[2-4]路地裏の契約


 世界は精霊により成り立っているが、誰もが精霊を見ることができるわけではない。


 たとえ見えなくとも、定められた魔法語ルーンを唱えることで魔法は発動でき、このタイプは理論型という。

 これは金銭による取引とに似たところがあって、自分が費やした魔法力に見合う効果を期待できる。たまに発動ミスもあるとはいえ、暴走が起きることもまずない。


 それと対照的なのが、天才型と呼ばれるタイプだ。

 普通は見えない下位精霊をも見ることができ、会話もできる。魔法語ルーンによって発動させることもできるが、精霊との共鳴で直感的に魔法を発動させることもある。

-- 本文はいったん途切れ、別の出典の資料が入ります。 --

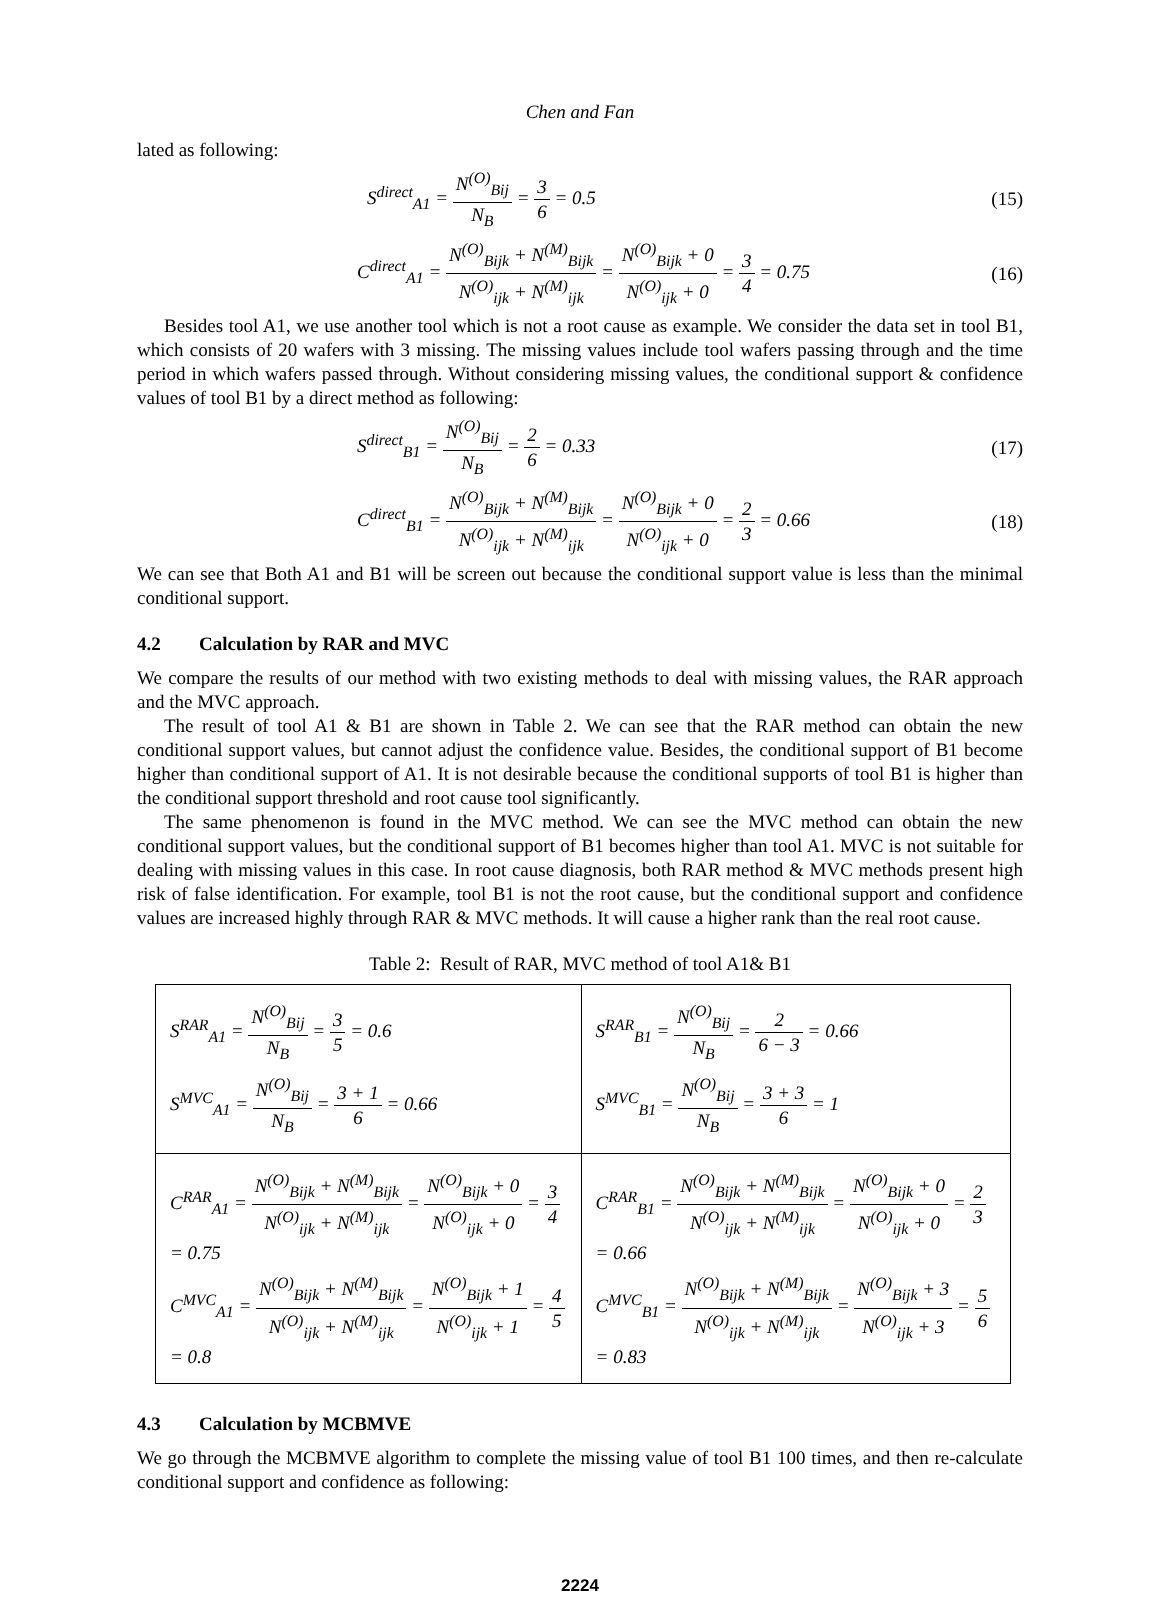Chen and Fan
lated as following:
S<sup>direct</sup><sub>A1</sub> = N<sup>(O)</sup><sub>Bij</sub> N<sub>B</sub> = 3 6 = 0.5 (15)
C<sup>direct</sup><sub>A1</sub> = N<sup>(O)</sup><sub>Bijk</sub> + N<sup>(M)</sup><sub>Bijk</sub> N<sup>(O)</sup><sub>ijk</sub> + N<sup>(M)</sup><sub>ijk</sub> = N<sup>(O)</sup><sub>Bijk</sub> + 0 N<sup>(O)</sup><sub>ijk</sub> + 0 = 3 4 = 0.75 (16)
Besides tool A1, we use another tool which is not a root cause as example. We consider the data set in tool B1, which consists of 20 wafers with 3 missing. The missing values include tool wafers passing through and the time period in which wafers passed through. Without considering missing values, the conditional support & confidence values of tool B1 by a direct method as following:
S<sup>direct</sup><sub>B1</sub> = N<sup>(O)</sup><sub>Bij</sub> N<sub>B</sub> = 2 6 = 0.33 (17)
C<sup>direct</sup><sub>B1</sub> = N<sup>(O)</sup><sub>Bijk</sub> + N<sup>(M)</sup><sub>Bijk</sub> N<sup>(O)</sup><sub>ijk</sub> + N<sup>(M)</sup><sub>ijk</sub> = N<sup>(O)</sup><sub>Bijk</sub> + 0 N<sup>(O)</sup><sub>ijk</sub> + 0 = 2 3 = 0.66 (18)
We can see that Both A1 and B1 will be screen out because the conditional support value is less than the minimal conditional support.
4.2 Calculation by RAR and MVC
We compare the results of our method with two existing methods to deal with missing values, the RAR approach and the MVC approach.
The result of tool A1 & B1 are shown in Table 2. We can see that the RAR method can obtain the new conditional support values, but cannot adjust the confidence value. Besides, the conditional support of B1 become higher than conditional support of A1. It is not desirable because the conditional supports of tool B1 is higher than the conditional support threshold and root cause tool significantly.
The same phenomenon is found in the MVC method. We can see the MVC method can obtain the new conditional support values, but the conditional support of B1 becomes higher than tool A1. MVC is not suitable for dealing with missing values in this case. In root cause diagnosis, both RAR method & MVC methods present high risk of false identification. For example, tool B1 is not the root cause, but the conditional support and confidence values are increased highly through RAR & MVC methods. It will cause a higher rank than the real root cause.
Table 2: Result of RAR, MVC method of tool A1& B1
| S<sup>RAR</sup><sub>A1</sub> = N<sup>(O)</sup><sub>Bij</sub> N<sub>B</sub> = 3 5 = 0.6 S<sup>MVC</sup><sub>A1</sub> = N<sup>(O)</sup><sub>Bij</sub> N<sub>B</sub> = 3 + 1 6 = 0.66 | S<sup>RAR</sup><sub>B1</sub> = N<sup>(O)</sup><sub>Bij</sub> N<sub>B</sub> = 2 6 − 3 = 0.66 S<sup>MVC</sup><sub>B1</sub> = N<sup>(O)</sup><sub>Bij</sub> N<sub>B</sub> = 3 + 3 6 = 1 |
| C<sup>RAR</sup><sub>A1</sub> = N<sup>(O)</sup><sub>Bijk</sub> + N<sup>(M)</sup><sub>Bijk</sub> N<sup>(O)</sup><sub>ijk</sub> + N<sup>(M)</sup><sub>ijk</sub> = N<sup>(O)</sup><sub>Bijk</sub> + 0 N<sup>(O)</sup><sub>ijk</sub> + 0 = 3 4 = 0.75 C<sup>MVC</sup><sub>A1</sub> = N<sup>(O)</sup><sub>Bijk</sub> + N<sup>(M)</sup><sub>Bijk</sub> N<sup>(O)</sup><sub>ijk</sub> + N<sup>(M)</sup><sub>ijk</sub> = N<sup>(O)</sup><sub>Bijk</sub> + 1 N<sup>(O)</sup><sub>ijk</sub> + 1 = 4 5 = 0.8 | C<sup>RAR</sup><sub>B1</sub> = N<sup>(O)</sup><sub>Bijk</sub> + N<sup>(M)</sup><sub>Bijk</sub> N<sup>(O)</sup><sub>ijk</sub> + N<sup>(M)</sup><sub>ijk</sub> = N<sup>(O)</sup><sub>Bijk</sub> + 0 N<sup>(O)</sup><sub>ijk</sub> + 0 = 2 3 = 0.66 C<sup>MVC</sup><sub>B1</sub> = N<sup>(O)</sup><sub>Bijk</sub> + N<sup>(M)</sup><sub>Bijk</sub> N<sup>(O)</sup><sub>ijk</sub> + N<sup>(M)</sup><sub>ijk</sub> = N<sup>(O)</sup><sub>Bijk</sub> + 3 N<sup>(O)</sup><sub>ijk</sub> + 3 = 5 6 = 0.83 |
4.3 Calculation by MCBMVE
We go through the MCBMVE algorithm to complete the missing value of tool B1 100 times, and then re-calculate conditional support and confidence as following:
2224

 詠唱を省いたり、感情による高ぶりで魔法を暴走させるのは、大抵このタイプだ。


 ラディンは魔法職ではないが、精霊を見たり、会話することができる。両親とは違い魔法の素養は皆無だが、精霊との相性は魔法の素養とは関係がないらしい。

 だから、羽根トカゲが喋ること自体に不信感はなかった。

 問題はその正体だ。


「鏡に精霊なんて、そんなものあったかしら」

「ううん、……いないと思う」


 怪しむように目を険しくするエリオーネと、眉を下げてトカゲを見つめるルイン。

 二人に見つめられ、焦ったように挙動が落ち着かなくなる自称鏡の精霊を、ラディンは観察していた。

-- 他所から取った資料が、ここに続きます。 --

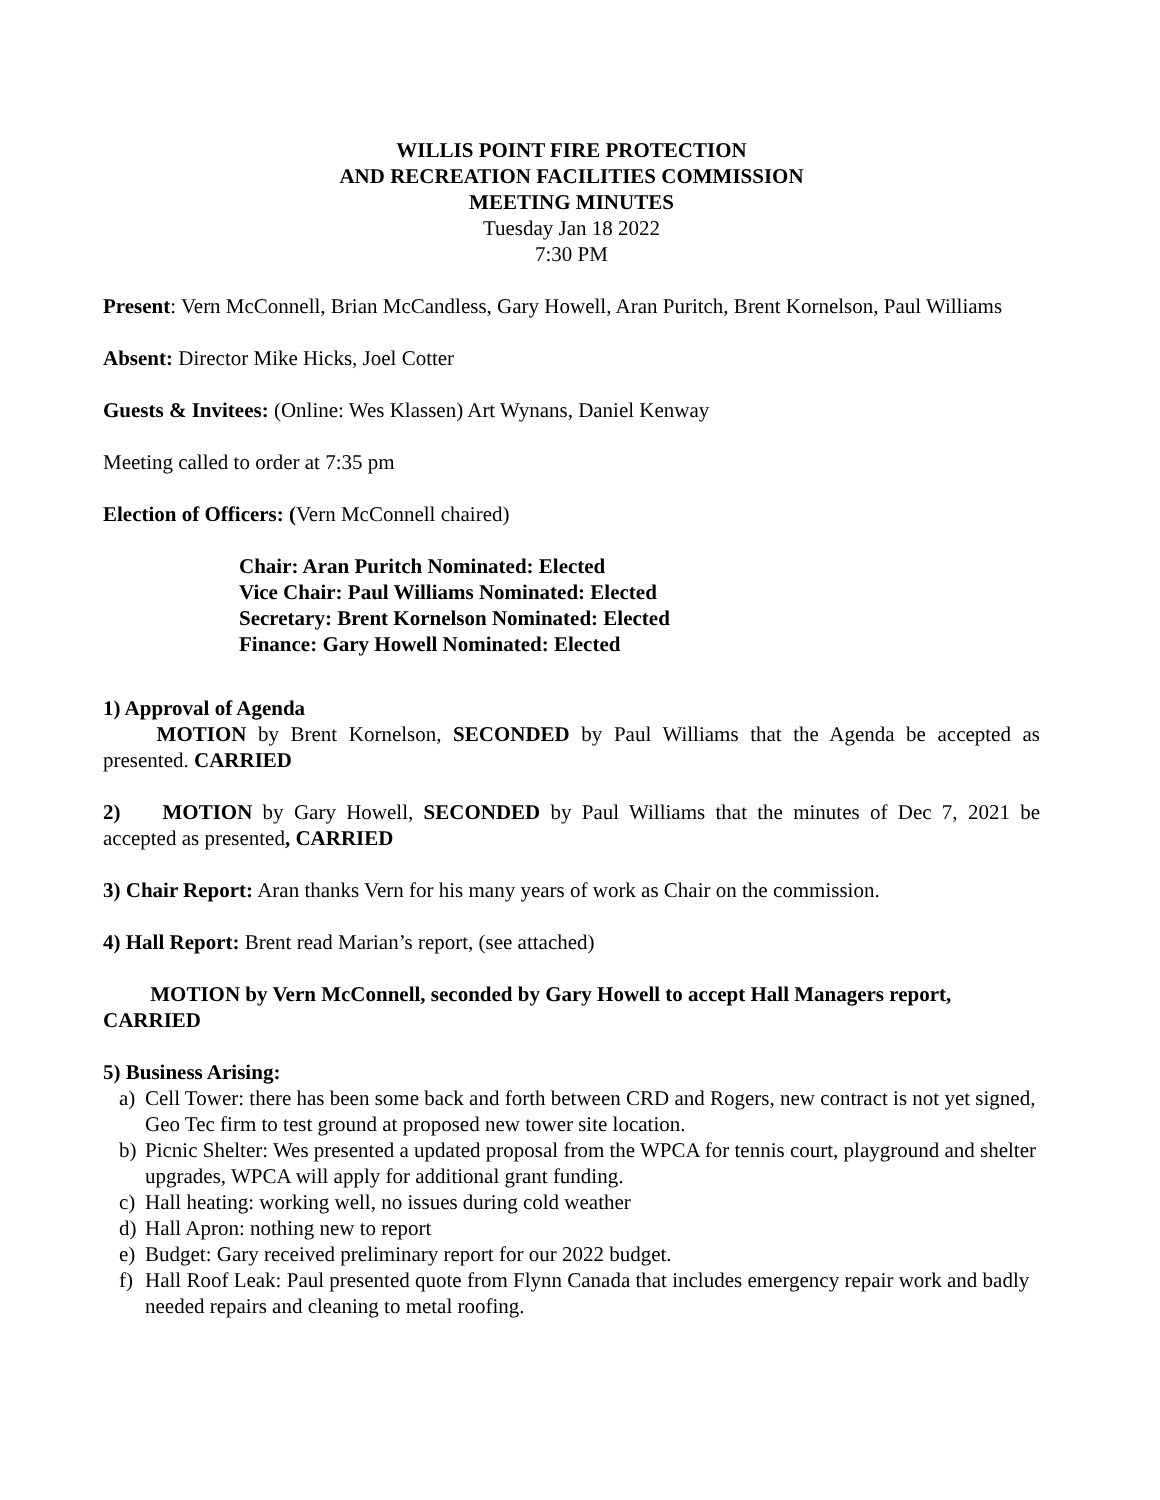WILLIS POINT FIRE PROTECTION
AND RECREATION FACILITIES COMMISSION
MEETING MINUTES
Tuesday Jan 18 2022
7:30 PM
Present: Vern McConnell, Brian McCandless, Gary Howell, Aran Puritch, Brent Kornelson, Paul Williams
Absent: Director Mike Hicks, Joel Cotter
Guests & Invitees: (Online: Wes Klassen) Art Wynans, Daniel Kenway
Meeting called to order at 7:35 pm
Election of Officers: (Vern McConnell chaired)
Chair: Aran Puritch Nominated: Elected
Vice Chair: Paul Williams Nominated: Elected
Secretary: Brent Kornelson Nominated: Elected
Finance: Gary Howell Nominated: Elected
1) Approval of Agenda
   MOTION by Brent Kornelson, SECONDED by Paul Williams that the Agenda be accepted as presented. CARRIED
2)  MOTION by Gary Howell, SECONDED by Paul Williams that the minutes of Dec 7, 2021 be accepted as presented, CARRIED
3) Chair Report: Aran thanks Vern for his many years of work as Chair on the commission.
4) Hall Report: Brent read Marian’s report, (see attached)
   MOTION by Vern McConnell, seconded by Gary Howell to accept Hall Managers report, CARRIED
5) Business Arising:
a) Cell Tower: there has been some back and forth between CRD and Rogers, new contract is not yet signed, Geo Tec firm to test ground at proposed new tower site location.
b) Picnic Shelter: Wes presented a updated proposal from the WPCA for tennis court, playground and shelter upgrades, WPCA will apply for additional grant funding.
c) Hall heating: working well, no issues during cold weather
d) Hall Apron: nothing new to report
e) Budget: Gary received preliminary report for our 2022 budget.
f) Hall Roof Leak: Paul presented quote from Flynn Canada that includes emergency repair work and badly needed repairs and cleaning to metal roofing.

『え、そーでしたっけ? おっかしいなぁ。だって占術は、時の魔法の一種なのにぃ』


 ぴんと伸ばした尻尾の先がプルプルと震えている。

 小さな皮膜の翼を忙しなく動かしながら、上目遣いで見あげるモニカの頭に隠れるように身を沈めて、羽根トカゲはつぶやいていた。


「あんた、何者?」

『だ、だからクロですってば! 困ったなどうしよ、こんな早くバレるなんて』

 

 聞き捨てられない台詞を吐いた気がする。

 ラディンは黙って手を伸ばし、モニカの頭上からクロと名乗ったトカゲを掴みあげた。


『わーっ、暴力反対っ!?』

「精霊なら物理の攻撃きかないじゃん。それより、時の魔法とかバレたとか、さっきから何」

『あーん、どうしよー!』


 会話にならない慌てぶり暴れぶりにラディンはつい指の力を緩めてしまい、トカゲは機を得たりとばかりにてのひらを抜け出して、宙へと逃れる。

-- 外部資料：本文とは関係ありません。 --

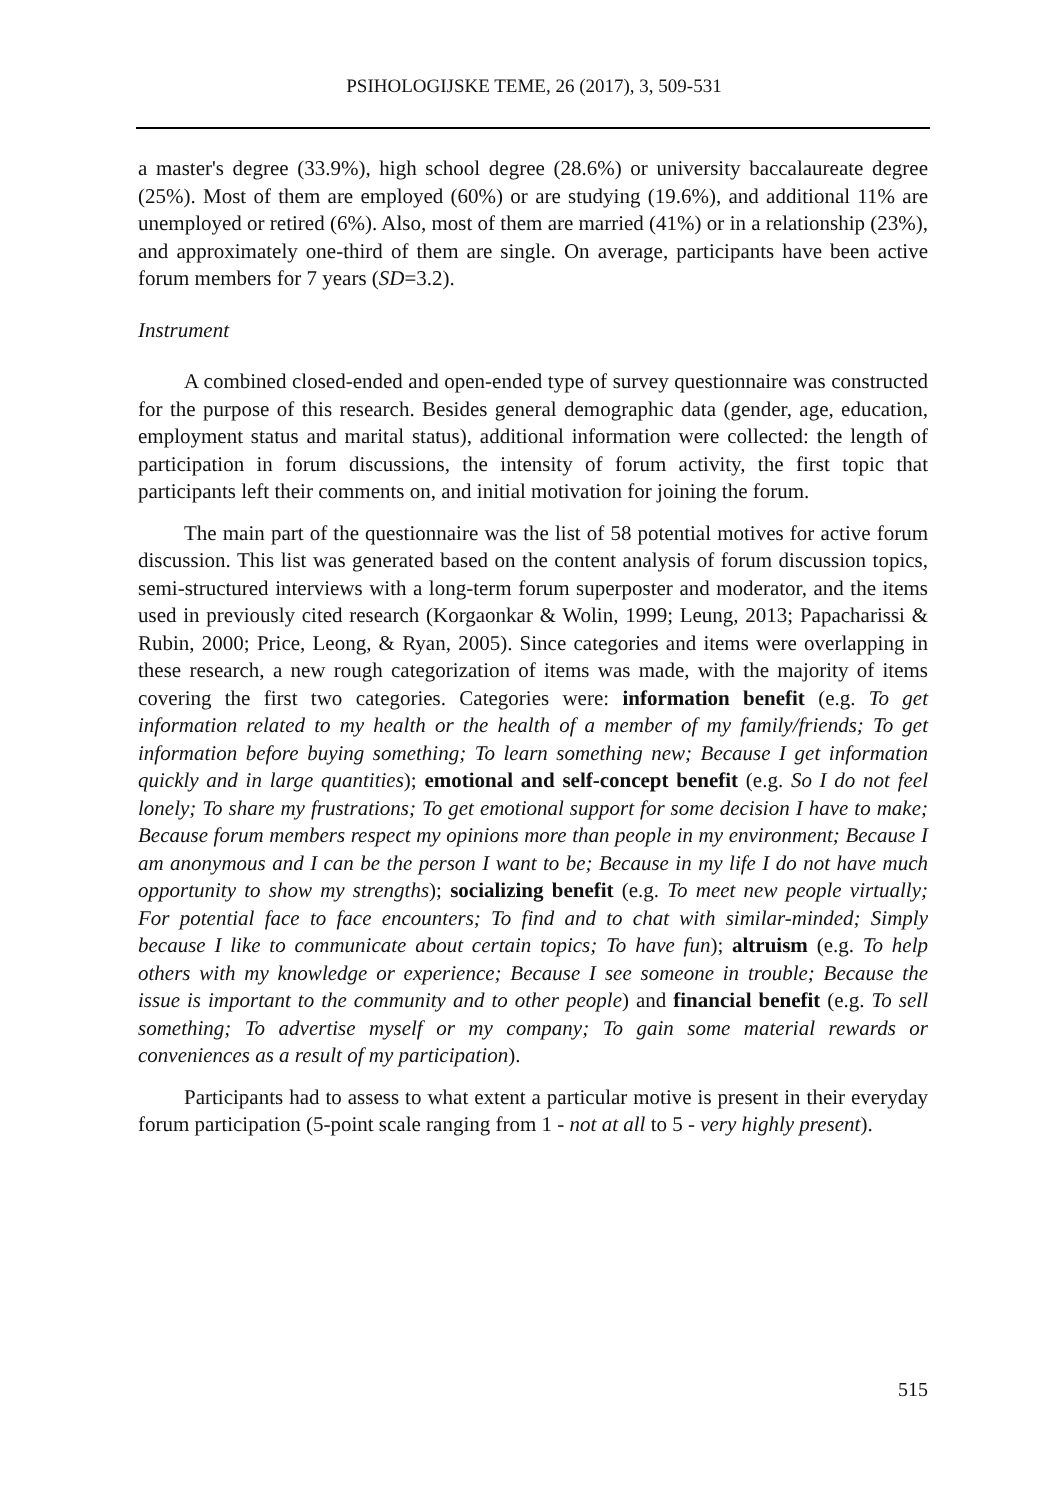PSIHOLOGIJSKE TEME, 26 (2017), 3, 509-531
a master's degree (33.9%), high school degree (28.6%) or university baccalaureate degree (25%). Most of them are employed (60%) or are studying (19.6%), and additional 11% are unemployed or retired (6%). Also, most of them are married (41%) or in a relationship (23%), and approximately one-third of them are single. On average, participants have been active forum members for 7 years (SD=3.2).
Instrument
A combined closed-ended and open-ended type of survey questionnaire was constructed for the purpose of this research. Besides general demographic data (gender, age, education, employment status and marital status), additional information were collected: the length of participation in forum discussions, the intensity of forum activity, the first topic that participants left their comments on, and initial motivation for joining the forum.
The main part of the questionnaire was the list of 58 potential motives for active forum discussion. This list was generated based on the content analysis of forum discussion topics, semi-structured interviews with a long-term forum superposter and moderator, and the items used in previously cited research (Korgaonkar & Wolin, 1999; Leung, 2013; Papacharissi & Rubin, 2000; Price, Leong, & Ryan, 2005). Since categories and items were overlapping in these research, a new rough categorization of items was made, with the majority of items covering the first two categories. Categories were: information benefit (e.g. To get information related to my health or the health of a member of my family/friends; To get information before buying something; To learn something new; Because I get information quickly and in large quantities); emotional and self-concept benefit (e.g. So I do not feel lonely; To share my frustrations; To get emotional support for some decision I have to make; Because forum members respect my opinions more than people in my environment; Because I am anonymous and I can be the person I want to be; Because in my life I do not have much opportunity to show my strengths); socializing benefit (e.g. To meet new people virtually; For potential face to face encounters; To find and to chat with similar-minded; Simply because I like to communicate about certain topics; To have fun); altruism (e.g. To help others with my knowledge or experience; Because I see someone in trouble; Because the issue is important to the community and to other people) and financial benefit (e.g. To sell something; To advertise myself or my company; To gain some material rewards or conveniences as a result of my participation).
Participants had to assess to what extent a particular motive is present in their everyday forum participation (5-point scale ranging from 1 - not at all to 5 - very highly present).
515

『じゃ、ぼく、おとなしく帰ることにします! 皆さんモニカをよろしく』

「ちょっと、お待ち!」


 察したエリオーネが手を出すより早く、羽根トカゲは光に溶けるように消えてしまった。

 確かに精霊には間違いなのだろうが、下位精霊ではない。とすると、中位だろうか。


「ちっ、逃げられたわ。まあ、危険そうには見えないからいいけど……。それよりあなたたち」


 ラディンが思考に沈む前に、エリオーネの声がそれを留めた。見返せば、彼女は紫色の瞳を機嫌良さげに細めて、自分たちを見ている。

 悪い予感がよぎった。

 それを肯定するかのように、エリオーネは小悪魔的ににっこりと微笑んだ。


「助けてあげたんだから、謝礼はずんでくれるわよね?」

「えぇ!?」

「タダで済まそうっていうわけ? それとも、こんな小さな子に払わせるつもり?」


 迫力マシマシで詰め寄られ、ラディンはたじろいで後ずさる。


「それは……、でもおれ今、金ないですよ?」


 さっきの、純粋に感心したという台詞はなんだったのか。

 仕事探しをしている懐具合で出せる金額などたかが知れている。家に戻れば全く無いというわけではないが、正直今はそれどころじゃないのだ。

 焦る気持ちで振り返ると、財布の中身を数えているルインが目に入った。


「ボク、幾らかあるよ? ボクが払う?」

「えぇ……」


 なんだかそれは申し訳ない気がした。

 が、何か言うよりより先にエリオーネはラディンとルインの間に滑り込み、ルインににじり寄る。


「いくらあるの?」


 細めた流し目は猫を連想させる。ルインは二、三度慌ただしく目を瞬かせたが、ぐっと眉に力を入れた真剣な表情でエリオーネを見返し、言った。


「エリオーネさん、迷惑ついでに……ボクたちのお手伝い、してくれませんか? その分のお金も、ちゃんと払いますから」

「ルイン!?」


 彼の言わんとしていることを察してラディンは声を上げたが、エリオーネに押し退けられてしまう。


「いいわよぉ? ……もちろん、報酬次第だけどね?」

「えぇと、一日につき1500クラウンでどうですか?」


「1500!?」


 一瞬の間を挟み、エリオーネとラディンの声が綺麗に重なハモった。

 モニカはよくわかっていないらしく、キョトンとしているが、お城の日給より高い提示額にラディンは動揺を隠しきれない。


「そんなにイイの?」


 嬉しそうにすり寄るエリオーネに、ルインはこくこく、と首肯を返した。


「お願いします。詳しいことは、待ち合わせ予定の港で聞けると思うので……」

「やっぱり海賊がらみなのね。正式な契約書は今持ってないけど、まぁいいでしょ。さ、行くわよ」


 あっという間に雇用契約は成立してしまい、口を挟む隙も見つけられなかったラディンは、そっとため息をつく。

 つまり、そういうことだったのか。


「エリオーネさん、やっぱりって」

盗賊スカウトの耳をなめるんじゃないわ。お金になりそうな情報はキープしておく主義なの」


 うふふふとほくそ笑む美女の迫力に苦笑いを返すしかできないでいると、そこにモニカが割り込んできた。


「エリおねえさまが行くんなら、あたしも行く!」

「……そうねぇ。モニカ一人じゃ心配だわ、いいわよ、ついてらっしゃい」

「はーい!」


 エリオーネの判断に異論はないが、不安は拭えない。

 とはいえ、このまま置いていくのは心配だし、自称鏡の精霊のこともある。


「仕方ないね」

「うん。それに、もう待ち合わせ時間過ぎちゃってるから……」


 よくよく考えれば、議論をしている猶予ゆうよもなかった。

 ラディンの先導で裏道を抜け、四人は大急ぎで港に向かうのだった。